TEXT FOR ANALYSIS =>
We are trying to index the UMD 3.1.1 Bovine genome using the HISAT2 software.
The problem is that we need more than 200 Gbytes of memory for the hisat2-build script, and we were unable to get enough hardware resources in the Argentine scientific computing network. We assume more than 200Gb because of this note in the HISAT2 manual:
If you use --snp, --ss, and/or --exon, hisat2-build will need about
200GB RAM for the human genome size as index building involves a graph
construction.
Do you know any facility, preferably free of charge, where we could run the indexer, provided that I already wrote a script which automates all the steps ?
You are right, the output is wrong because I've provided the input chr list not in the comma delimited format required by HISAT2. I've did this before but somehow uploaded old files to GitHub.
Now I've re-uploaded the files in (hopefully) the correct format, however I don't want to abuse your kindness, let me know if you still can allocate some minutes.

DATA LISTING =>
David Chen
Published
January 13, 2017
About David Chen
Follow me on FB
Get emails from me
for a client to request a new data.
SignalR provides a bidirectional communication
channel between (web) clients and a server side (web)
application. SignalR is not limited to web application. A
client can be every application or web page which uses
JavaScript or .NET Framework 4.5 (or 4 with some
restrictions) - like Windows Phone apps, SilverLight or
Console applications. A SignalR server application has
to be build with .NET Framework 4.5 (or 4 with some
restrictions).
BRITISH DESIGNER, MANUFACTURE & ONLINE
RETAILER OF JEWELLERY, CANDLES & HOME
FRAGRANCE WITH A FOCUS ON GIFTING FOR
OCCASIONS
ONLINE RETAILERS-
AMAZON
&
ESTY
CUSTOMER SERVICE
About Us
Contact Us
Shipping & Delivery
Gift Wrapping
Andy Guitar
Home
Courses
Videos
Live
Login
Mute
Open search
--
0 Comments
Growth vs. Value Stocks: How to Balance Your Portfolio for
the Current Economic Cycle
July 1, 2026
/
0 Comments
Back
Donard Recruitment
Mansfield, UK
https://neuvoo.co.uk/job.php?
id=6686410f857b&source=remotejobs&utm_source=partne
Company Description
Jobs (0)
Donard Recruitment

DIRECTIONS FOR THIS TASK =>
Please answer these questions about the forum thread on indexing the bovine genome:
1. Which version of the Bovine genome is being indexed?
2. Which hisat2-build options does the quoted manual note link to needing about 200GB RAM?
3. In what format does HISAT2 require the input chr list?

YOUR SOLUTION =>
1. UMD 3.1.1
2. --snp, --ss, and/or --exon
3. Comma delimited